You can barely tell it’s a rooibos base apart from the lack of caffeine as the coconut and spices are quite distinctive. There are cloves and cinnamon in there as well as a slight bite from the peppercorns and he coconut gives the tea just the right amount of sweet, nutty flavour. I wouldn’t mind actually buying some of this tea down the road when my cupboard isn’t stuffed to overflowing.
This is another Lupicia tea that came my way via the Great Canadian Traveling Teabox. I was a bit skeptical at the steeping directions as it seems like too long and hot a steep for a green tea – but somehow the tea comes out tasting fine. It has a delicious savory flavour with a toasted, nutty undertone and it’s a distinctly chestnut sort of nutty – rich and strong and distinctive.
I got this as one of my three samples that came with my Davids Tea order. I have a DT store in my town but they were all out of Pumpkin Patch and Mango Lassi and I wanted to stock up before they were gone. It seemed a fair trade for the cost of shipping.
The tea smells quite tasty – sweet and nutty though I was rather alarmed when it turned bright pink when I added water. Thankfully the cause was beetroot rather than the dreaded hibiscus – though it still begs the question as why a tea like this has to be bright pink to begin with – it’s more than a little incongruous.
It tastes very much like freshly-baked banana bread – mostly minus the bananas. It’s nutty and sweet with a warm, baked undertone. It makes a wonderful dessert tea.
I’d always thought that orzo was a type of pasta – and it turns out I’m not wrong but apparently the pasta got its name for it’s resemblance to barley grains which is what this tea is made out of. It looks very much like coffee grounds and it was a pain in the ass to clean out of my strainer so I’d say it almost needs something like a coffee filter for brewing.
Dry the smell is a rich, malted scent with hints of chocolate and strawberry. After adding the water it became more coffee-like. I literally can’t drinking coffee or it will make me violently ill so I have no idea how close the flavour is to actual coffee – which supposedly orzo is a common substitute for. I will say that it tastes like it smells – flavourful and toasty with a faint hint of bitterness. The strawberry is sort of a vague sweet undertone but it provides a nice contrast.
Many thanks to Ash for providing a sample of this tea via the GCTTB.
This is the first yellow tea I have ever drank as it isn’t an easy type of tea to get a hold of without shelling out a bunch of money.
It’s an interesting-looking tea, the dry leaves are a mix of dark brown and grey rather than yellow like you’d expect and they’re formed into little twists resulting in a tea that’s quite loose and hard to measure in my little scoop. The flavour remind me of some white teas that I’ve tried with a distinct hay-like flavour. This tea doesn’t have the same sweetness that usually accompanies those white teas though. I gave it a resteep @2:45 but the results were a bit lackluster and weak.

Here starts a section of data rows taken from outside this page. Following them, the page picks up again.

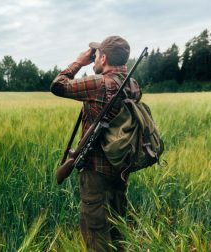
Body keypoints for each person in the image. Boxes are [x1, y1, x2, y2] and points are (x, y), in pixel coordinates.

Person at [50, 36, 142, 251]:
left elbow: (57, 85)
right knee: (117, 232)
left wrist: (79, 62)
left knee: (96, 237)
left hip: (95, 173)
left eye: (96, 56)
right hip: (120, 169)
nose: (93, 61)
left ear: (104, 57)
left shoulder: (99, 83)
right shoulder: (133, 84)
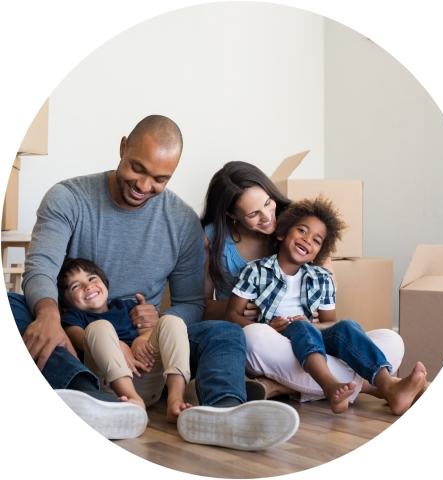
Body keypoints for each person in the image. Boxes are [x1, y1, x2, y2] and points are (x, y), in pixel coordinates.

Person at [8, 115, 299, 450]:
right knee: (13, 305)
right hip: (78, 339)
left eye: (160, 179)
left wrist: (158, 321)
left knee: (225, 331)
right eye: (138, 169)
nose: (144, 186)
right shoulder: (68, 198)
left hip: (147, 347)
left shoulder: (181, 221)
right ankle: (86, 397)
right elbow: (41, 266)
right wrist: (47, 315)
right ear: (122, 147)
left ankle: (223, 411)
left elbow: (192, 303)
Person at [201, 160, 407, 404]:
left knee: (392, 341)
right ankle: (372, 385)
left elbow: (328, 294)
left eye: (268, 203)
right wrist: (248, 311)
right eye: (254, 214)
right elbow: (200, 305)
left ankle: (278, 386)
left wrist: (314, 313)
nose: (269, 217)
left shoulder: (300, 223)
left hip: (310, 335)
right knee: (255, 336)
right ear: (231, 214)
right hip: (265, 339)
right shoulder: (216, 240)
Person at [225, 195, 427, 415]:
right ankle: (339, 385)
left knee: (377, 335)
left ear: (318, 253)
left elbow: (330, 323)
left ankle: (385, 384)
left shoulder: (322, 278)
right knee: (256, 334)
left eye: (316, 240)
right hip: (275, 343)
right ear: (282, 232)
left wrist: (311, 325)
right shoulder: (256, 271)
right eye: (302, 231)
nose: (307, 240)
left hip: (313, 343)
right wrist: (270, 326)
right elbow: (232, 315)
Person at [57, 257, 192, 423]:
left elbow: (149, 330)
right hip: (112, 386)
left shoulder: (125, 306)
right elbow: (77, 339)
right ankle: (133, 400)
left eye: (92, 278)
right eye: (76, 286)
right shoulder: (74, 316)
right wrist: (118, 345)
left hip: (148, 376)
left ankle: (175, 400)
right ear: (66, 302)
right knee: (99, 327)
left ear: (105, 283)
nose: (88, 286)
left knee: (172, 321)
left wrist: (141, 339)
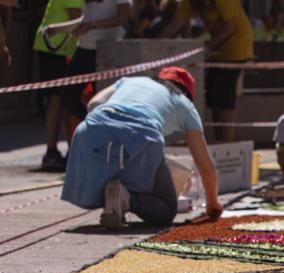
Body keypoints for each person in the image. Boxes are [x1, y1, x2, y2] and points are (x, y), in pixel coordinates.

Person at [62, 67, 222, 229]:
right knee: (165, 210)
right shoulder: (185, 105)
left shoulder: (129, 81)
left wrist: (110, 129)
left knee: (115, 164)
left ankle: (116, 199)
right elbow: (207, 168)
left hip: (91, 130)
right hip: (143, 135)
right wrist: (212, 204)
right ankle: (127, 199)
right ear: (188, 93)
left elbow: (93, 104)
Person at [158, 0, 253, 143]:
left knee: (223, 94)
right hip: (217, 51)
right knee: (214, 95)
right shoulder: (188, 2)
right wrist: (155, 41)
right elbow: (175, 23)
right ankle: (219, 139)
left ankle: (226, 142)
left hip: (236, 48)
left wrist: (207, 46)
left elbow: (230, 25)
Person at [44, 0, 131, 129]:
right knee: (68, 97)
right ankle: (99, 126)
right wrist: (59, 28)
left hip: (107, 49)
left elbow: (123, 17)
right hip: (84, 49)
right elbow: (85, 21)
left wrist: (93, 26)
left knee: (102, 99)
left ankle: (103, 130)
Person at [33, 0, 83, 171]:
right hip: (55, 47)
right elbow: (79, 22)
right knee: (57, 99)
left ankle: (59, 149)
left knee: (62, 100)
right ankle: (52, 151)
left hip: (59, 47)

It’s an interesting tea, though I’m not entirely sure if I actually like it or not – I need to fiddle with the parameters a bit before I can say for sure. Can anyone else share how they steep their yellow teas?
This came out of the Great Canadian Traveling Teabox, it’s in bagged form so it was nice and convenient for a morning like this when I didn’t feel like doing anything complicated. It has a pleasant spiced-orange flavour and yes, there’s licorice present but honestly I didn’t find it to be very strong – unlike in some teas where it overwhelms everything else, this was content to remain a faintly sweet background note.

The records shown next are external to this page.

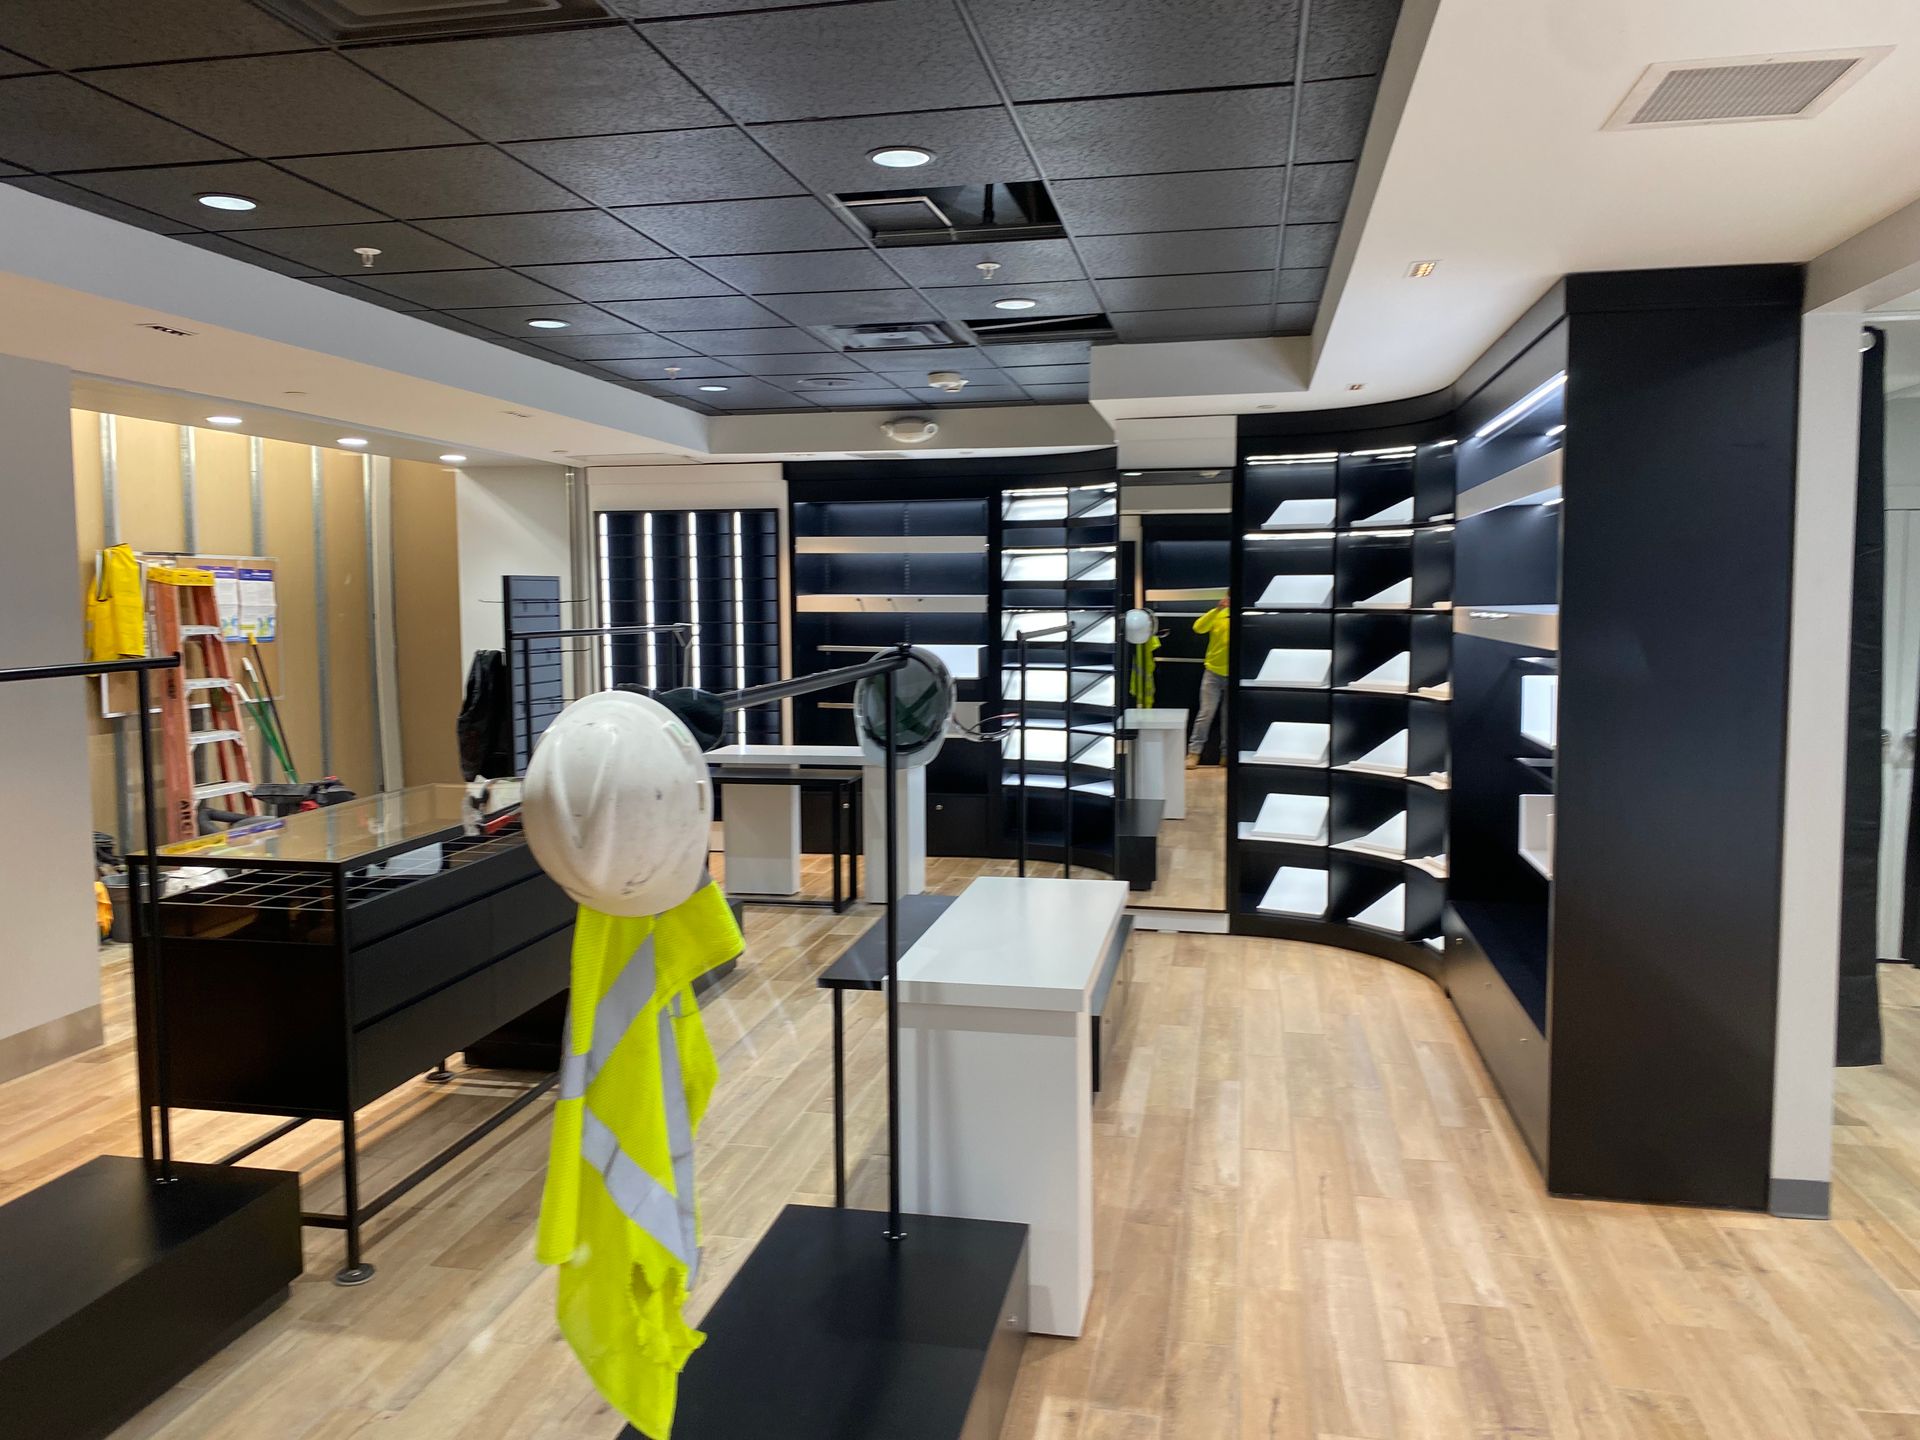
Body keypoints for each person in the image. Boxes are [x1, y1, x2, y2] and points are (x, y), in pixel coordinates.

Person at [1188, 597, 1229, 766]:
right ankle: (1194, 753)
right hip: (1212, 671)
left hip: (1235, 673)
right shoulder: (1218, 614)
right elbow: (1198, 628)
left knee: (1229, 716)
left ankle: (1226, 755)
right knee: (1206, 713)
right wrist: (1216, 610)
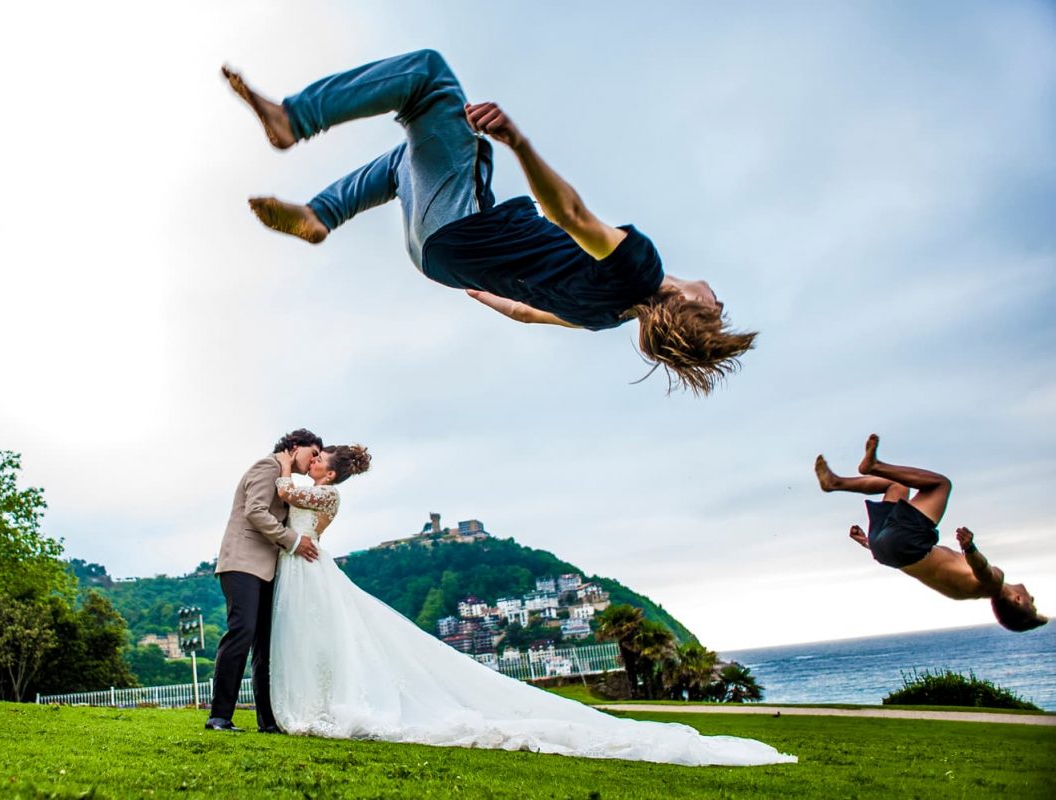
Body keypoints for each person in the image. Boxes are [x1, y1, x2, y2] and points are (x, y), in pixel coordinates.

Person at [221, 50, 755, 394]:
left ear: (686, 303)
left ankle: (297, 118)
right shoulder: (603, 317)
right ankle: (322, 214)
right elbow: (523, 312)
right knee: (420, 158)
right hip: (440, 260)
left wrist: (518, 141)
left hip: (460, 230)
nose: (719, 302)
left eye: (716, 310)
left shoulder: (639, 268)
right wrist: (476, 285)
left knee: (429, 78)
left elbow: (568, 215)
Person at [264, 443, 796, 766]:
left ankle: (320, 708)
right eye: (313, 458)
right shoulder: (318, 488)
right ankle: (310, 705)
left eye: (319, 460)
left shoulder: (326, 494)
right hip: (299, 564)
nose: (313, 462)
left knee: (322, 634)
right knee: (313, 638)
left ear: (329, 474)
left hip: (308, 566)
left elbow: (285, 492)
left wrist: (285, 460)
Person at [815, 434, 1046, 632]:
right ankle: (834, 482)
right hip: (885, 550)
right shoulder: (959, 593)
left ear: (1017, 600)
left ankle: (872, 467)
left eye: (1032, 604)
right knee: (896, 487)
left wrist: (970, 548)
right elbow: (910, 563)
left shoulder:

Reading the reviews of this tea is amusing because people seem to either love it or absolutely loath it. I…sit somewhere in the middle, it’s not bad at all for bagged tea but it’s nothing fantastic.
I’m always on the lookout for a good chai, particularly this time of year when the warm spiciness is appreciated. This one is a CTC style mixed with pieces of spices and a few rose petals. The scent is lovely and fragrant but unfortunately it doesn’t transfer entirely over to the flavour as I find it a bit mild for something billed as a ‘spicy’ chai. Still it’s nice and I can still distinctly taste cardamom, cloves and a hint of what I think might be black pepper. No real rose flavour though, sadly. The base is also nice for a CTC, robust without being too harsh or astringent.

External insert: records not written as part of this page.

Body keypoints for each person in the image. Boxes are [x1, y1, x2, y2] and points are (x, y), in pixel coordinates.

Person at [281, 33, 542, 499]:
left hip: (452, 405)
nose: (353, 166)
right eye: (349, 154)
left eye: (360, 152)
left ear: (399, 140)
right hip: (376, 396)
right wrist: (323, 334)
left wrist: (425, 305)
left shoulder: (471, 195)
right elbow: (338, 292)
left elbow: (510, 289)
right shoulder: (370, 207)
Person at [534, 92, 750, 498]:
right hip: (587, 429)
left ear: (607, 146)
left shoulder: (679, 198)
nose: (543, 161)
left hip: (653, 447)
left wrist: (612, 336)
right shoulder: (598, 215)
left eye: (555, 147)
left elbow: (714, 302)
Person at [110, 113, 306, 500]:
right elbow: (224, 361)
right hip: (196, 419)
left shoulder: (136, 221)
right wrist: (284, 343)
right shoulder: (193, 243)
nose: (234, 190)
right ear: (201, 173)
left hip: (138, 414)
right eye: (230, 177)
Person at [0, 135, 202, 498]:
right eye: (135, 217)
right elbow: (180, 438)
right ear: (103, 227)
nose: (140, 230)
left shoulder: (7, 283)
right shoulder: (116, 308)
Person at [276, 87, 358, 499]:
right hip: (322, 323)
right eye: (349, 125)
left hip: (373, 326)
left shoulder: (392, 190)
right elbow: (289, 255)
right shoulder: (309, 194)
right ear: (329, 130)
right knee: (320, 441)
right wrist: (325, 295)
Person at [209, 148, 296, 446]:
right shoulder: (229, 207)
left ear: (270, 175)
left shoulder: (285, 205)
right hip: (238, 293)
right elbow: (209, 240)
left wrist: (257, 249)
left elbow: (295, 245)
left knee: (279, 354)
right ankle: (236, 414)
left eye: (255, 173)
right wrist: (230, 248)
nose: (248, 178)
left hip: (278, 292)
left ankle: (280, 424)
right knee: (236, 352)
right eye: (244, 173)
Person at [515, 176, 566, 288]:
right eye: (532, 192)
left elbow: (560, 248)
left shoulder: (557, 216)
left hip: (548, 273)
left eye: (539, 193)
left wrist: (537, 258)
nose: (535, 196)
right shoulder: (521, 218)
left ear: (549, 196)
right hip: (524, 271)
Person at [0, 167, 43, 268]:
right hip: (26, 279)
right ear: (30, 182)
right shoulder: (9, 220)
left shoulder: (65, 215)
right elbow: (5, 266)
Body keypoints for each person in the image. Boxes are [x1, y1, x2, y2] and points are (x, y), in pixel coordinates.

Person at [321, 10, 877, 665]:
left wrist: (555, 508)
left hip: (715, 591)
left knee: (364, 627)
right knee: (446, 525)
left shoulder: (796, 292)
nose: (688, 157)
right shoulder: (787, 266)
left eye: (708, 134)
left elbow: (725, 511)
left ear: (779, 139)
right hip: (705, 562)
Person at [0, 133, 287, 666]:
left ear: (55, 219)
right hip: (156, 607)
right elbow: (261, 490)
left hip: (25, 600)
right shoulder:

It was pretty much a requirement for me as a Canadian to give this tea a try – actually Frank didn’t have to twist my arm that much – I love his cheesecake-flavoured blends. Ti Kwan Yin was a good choice for the base because the tea’s natural sweetness really brings out the maple flavours and its smoothness compliments the creamy cheesecake flavours. This tea is well-worth the few dollars extra it cost as a ‘V.I.T.’.